[Action item] Up to and including the line with "and giving to cause j is given by", reproduce the listing below exactly, beginning at its first line.

◆ ◆ ◆ ◆ ◆

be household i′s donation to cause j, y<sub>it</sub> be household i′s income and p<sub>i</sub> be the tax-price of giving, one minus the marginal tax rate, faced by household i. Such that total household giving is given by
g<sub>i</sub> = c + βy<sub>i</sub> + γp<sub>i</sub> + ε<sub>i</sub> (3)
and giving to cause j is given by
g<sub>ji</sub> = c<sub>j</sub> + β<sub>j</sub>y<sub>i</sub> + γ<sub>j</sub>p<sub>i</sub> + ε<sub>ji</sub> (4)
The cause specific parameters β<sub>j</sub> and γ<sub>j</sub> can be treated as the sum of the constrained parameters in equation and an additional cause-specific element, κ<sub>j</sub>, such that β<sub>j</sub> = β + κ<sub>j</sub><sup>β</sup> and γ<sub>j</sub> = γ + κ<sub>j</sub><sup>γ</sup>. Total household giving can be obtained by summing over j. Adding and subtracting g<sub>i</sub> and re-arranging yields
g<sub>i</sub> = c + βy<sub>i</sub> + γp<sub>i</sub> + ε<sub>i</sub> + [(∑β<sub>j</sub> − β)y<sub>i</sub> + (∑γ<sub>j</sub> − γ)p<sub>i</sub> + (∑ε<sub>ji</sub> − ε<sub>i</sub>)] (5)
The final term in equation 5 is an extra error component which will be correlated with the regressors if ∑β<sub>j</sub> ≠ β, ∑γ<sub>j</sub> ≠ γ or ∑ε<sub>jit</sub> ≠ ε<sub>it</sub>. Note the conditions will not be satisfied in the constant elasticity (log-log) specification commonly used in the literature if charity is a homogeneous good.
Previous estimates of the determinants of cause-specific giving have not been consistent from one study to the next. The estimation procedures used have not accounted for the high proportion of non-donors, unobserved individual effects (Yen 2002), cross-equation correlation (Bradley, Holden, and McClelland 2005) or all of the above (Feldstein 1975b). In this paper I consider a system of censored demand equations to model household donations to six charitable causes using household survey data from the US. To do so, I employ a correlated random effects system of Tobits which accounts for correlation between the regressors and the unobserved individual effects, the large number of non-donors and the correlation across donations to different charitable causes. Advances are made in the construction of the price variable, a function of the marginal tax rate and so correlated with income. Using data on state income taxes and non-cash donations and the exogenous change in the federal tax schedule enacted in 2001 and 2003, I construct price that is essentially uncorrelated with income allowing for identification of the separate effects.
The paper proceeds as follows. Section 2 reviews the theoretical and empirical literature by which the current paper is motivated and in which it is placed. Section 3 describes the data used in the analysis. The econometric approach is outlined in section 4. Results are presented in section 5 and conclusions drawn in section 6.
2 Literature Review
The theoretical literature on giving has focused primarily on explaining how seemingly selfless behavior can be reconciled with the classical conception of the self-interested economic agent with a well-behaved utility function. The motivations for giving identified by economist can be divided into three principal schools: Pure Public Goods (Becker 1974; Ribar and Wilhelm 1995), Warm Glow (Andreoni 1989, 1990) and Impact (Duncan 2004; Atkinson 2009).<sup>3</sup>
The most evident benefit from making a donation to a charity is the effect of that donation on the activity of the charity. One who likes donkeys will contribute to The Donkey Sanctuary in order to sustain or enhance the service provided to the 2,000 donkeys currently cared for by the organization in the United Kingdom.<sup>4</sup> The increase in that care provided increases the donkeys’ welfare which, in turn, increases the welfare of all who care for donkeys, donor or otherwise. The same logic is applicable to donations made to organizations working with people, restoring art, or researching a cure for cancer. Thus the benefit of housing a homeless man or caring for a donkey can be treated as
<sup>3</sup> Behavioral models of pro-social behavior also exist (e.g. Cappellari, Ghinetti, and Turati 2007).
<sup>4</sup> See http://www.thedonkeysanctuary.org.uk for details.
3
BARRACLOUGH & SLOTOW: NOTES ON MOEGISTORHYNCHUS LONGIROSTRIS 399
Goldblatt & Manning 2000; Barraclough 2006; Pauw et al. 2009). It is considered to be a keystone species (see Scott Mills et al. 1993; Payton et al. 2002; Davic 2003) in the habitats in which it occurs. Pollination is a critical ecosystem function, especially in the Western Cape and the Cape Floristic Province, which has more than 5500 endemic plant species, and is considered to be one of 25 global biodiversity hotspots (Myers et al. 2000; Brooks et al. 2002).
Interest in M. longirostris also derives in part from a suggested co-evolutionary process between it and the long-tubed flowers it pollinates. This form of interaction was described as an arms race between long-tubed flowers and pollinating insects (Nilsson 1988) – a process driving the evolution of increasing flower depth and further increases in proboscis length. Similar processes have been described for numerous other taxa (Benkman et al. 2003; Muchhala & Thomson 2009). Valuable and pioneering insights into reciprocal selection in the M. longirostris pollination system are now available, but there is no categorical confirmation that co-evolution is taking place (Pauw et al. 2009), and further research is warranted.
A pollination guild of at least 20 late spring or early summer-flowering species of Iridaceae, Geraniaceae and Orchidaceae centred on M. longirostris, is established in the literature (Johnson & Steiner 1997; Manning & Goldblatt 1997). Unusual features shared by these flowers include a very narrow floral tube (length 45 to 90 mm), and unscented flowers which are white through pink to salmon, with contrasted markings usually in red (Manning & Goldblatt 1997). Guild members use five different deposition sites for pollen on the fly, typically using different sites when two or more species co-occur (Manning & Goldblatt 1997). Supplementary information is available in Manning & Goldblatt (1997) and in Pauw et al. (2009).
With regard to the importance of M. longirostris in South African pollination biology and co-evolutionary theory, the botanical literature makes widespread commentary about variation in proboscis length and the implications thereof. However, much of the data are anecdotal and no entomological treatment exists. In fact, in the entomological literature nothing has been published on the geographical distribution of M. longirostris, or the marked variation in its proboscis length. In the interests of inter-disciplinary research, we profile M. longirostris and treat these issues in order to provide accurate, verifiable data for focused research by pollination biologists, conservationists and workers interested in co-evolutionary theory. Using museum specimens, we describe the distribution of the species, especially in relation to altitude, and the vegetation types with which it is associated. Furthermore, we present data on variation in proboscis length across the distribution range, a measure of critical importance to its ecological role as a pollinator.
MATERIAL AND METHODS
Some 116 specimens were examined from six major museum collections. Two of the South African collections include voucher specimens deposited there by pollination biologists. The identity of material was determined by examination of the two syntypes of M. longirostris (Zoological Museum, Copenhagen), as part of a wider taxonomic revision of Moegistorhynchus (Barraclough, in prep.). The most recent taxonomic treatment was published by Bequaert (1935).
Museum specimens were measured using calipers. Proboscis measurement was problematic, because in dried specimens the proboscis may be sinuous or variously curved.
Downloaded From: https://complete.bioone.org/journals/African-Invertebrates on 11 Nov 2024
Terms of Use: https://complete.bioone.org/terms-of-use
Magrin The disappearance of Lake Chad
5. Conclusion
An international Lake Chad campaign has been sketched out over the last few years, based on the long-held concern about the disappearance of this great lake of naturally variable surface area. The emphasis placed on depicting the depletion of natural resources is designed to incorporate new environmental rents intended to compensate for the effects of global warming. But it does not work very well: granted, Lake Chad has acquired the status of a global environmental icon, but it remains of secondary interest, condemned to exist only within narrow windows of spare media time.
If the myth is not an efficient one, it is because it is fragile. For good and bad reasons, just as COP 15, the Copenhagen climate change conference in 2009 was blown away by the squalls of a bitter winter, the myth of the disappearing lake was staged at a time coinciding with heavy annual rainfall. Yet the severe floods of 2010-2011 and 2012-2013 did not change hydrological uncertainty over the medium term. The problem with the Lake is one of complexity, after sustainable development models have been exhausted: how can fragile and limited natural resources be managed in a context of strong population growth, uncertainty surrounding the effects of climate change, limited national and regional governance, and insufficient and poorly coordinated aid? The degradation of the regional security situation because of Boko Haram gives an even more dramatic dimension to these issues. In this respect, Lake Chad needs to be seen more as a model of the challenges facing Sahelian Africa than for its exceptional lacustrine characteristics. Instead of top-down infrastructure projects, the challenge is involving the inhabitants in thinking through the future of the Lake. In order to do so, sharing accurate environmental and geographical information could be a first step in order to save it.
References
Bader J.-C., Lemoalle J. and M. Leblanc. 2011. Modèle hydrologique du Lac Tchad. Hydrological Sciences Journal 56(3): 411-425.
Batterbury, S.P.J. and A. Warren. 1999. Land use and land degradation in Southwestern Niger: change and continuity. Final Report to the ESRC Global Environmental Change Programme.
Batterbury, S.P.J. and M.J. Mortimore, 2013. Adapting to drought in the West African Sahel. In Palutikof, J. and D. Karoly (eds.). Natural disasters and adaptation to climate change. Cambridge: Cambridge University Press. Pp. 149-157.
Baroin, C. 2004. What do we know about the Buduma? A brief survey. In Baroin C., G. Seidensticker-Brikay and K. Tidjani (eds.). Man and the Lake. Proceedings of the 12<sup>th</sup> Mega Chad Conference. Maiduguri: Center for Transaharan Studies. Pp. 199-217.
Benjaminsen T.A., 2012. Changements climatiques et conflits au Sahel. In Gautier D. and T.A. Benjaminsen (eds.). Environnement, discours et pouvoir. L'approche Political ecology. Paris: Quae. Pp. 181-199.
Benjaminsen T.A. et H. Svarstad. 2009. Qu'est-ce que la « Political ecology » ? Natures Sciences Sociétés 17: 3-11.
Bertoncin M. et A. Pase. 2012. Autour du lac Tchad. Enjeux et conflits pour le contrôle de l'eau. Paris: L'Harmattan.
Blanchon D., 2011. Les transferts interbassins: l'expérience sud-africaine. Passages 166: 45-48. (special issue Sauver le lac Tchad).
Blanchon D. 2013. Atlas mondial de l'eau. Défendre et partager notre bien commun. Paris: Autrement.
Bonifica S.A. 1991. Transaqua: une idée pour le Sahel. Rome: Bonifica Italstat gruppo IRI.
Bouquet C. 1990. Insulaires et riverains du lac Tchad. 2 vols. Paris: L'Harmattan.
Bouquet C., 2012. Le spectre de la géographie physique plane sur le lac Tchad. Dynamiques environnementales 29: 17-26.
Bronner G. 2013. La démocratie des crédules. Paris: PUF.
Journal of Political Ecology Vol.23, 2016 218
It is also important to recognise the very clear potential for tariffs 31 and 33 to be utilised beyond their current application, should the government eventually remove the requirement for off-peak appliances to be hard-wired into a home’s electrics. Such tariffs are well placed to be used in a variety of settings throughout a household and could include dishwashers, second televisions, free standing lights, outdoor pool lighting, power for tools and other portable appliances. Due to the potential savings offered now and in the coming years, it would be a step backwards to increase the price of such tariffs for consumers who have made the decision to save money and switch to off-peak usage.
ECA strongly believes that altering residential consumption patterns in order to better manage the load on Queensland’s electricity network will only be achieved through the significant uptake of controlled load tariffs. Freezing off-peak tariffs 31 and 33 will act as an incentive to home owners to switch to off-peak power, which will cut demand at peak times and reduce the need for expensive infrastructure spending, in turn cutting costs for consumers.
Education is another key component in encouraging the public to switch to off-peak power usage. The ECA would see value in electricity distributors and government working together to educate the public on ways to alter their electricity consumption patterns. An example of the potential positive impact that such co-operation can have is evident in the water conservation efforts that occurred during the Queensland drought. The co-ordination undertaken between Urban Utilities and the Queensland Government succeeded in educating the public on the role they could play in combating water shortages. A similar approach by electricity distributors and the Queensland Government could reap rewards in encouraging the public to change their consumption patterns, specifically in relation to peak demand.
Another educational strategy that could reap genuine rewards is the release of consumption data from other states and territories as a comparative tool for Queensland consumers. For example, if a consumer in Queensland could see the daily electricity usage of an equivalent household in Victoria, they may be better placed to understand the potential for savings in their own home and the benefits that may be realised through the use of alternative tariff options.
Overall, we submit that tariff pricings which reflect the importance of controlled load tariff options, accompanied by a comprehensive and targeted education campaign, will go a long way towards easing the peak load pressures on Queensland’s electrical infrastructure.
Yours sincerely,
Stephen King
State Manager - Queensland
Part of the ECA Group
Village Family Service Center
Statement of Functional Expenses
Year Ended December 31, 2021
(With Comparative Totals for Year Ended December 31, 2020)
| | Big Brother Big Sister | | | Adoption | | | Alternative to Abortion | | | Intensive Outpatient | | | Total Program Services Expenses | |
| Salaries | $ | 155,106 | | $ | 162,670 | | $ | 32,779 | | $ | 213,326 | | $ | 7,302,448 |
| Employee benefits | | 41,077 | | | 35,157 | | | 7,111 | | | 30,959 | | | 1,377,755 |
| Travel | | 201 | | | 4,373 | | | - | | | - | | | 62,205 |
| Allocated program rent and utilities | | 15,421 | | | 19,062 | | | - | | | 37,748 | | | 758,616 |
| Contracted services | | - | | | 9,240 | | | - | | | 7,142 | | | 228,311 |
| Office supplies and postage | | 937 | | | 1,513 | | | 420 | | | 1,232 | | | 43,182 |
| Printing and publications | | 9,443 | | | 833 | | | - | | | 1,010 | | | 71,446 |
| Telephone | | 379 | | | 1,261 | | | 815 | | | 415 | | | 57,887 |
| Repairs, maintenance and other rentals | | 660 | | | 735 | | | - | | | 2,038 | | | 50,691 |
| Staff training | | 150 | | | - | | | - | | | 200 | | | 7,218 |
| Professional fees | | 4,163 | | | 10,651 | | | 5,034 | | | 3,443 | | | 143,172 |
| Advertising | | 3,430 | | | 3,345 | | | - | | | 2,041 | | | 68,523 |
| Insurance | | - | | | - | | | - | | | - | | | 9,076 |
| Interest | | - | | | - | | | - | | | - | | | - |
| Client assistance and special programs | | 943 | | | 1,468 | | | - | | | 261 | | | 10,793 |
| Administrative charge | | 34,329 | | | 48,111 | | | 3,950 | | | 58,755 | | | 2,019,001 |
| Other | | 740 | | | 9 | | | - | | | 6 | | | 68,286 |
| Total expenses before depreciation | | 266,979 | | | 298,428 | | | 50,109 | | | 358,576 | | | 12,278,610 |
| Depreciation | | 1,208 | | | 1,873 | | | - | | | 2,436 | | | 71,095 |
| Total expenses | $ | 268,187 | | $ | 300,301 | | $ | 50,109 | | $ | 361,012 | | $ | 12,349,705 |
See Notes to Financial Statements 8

◆ ◆ ◆ ◆ ◆

[Exercise solution]
be household i′s donation to cause j, y<sub>it</sub> be household i′s income and p<sub>i</sub> be the tax-price of giving, one minus the marginal tax rate, faced by household i. Such that total household giving is given by
g<sub>i</sub> = c + βy<sub>i</sub> + γp<sub>i</sub> + ε<sub>i</sub> (3)
and giving to cause j is given by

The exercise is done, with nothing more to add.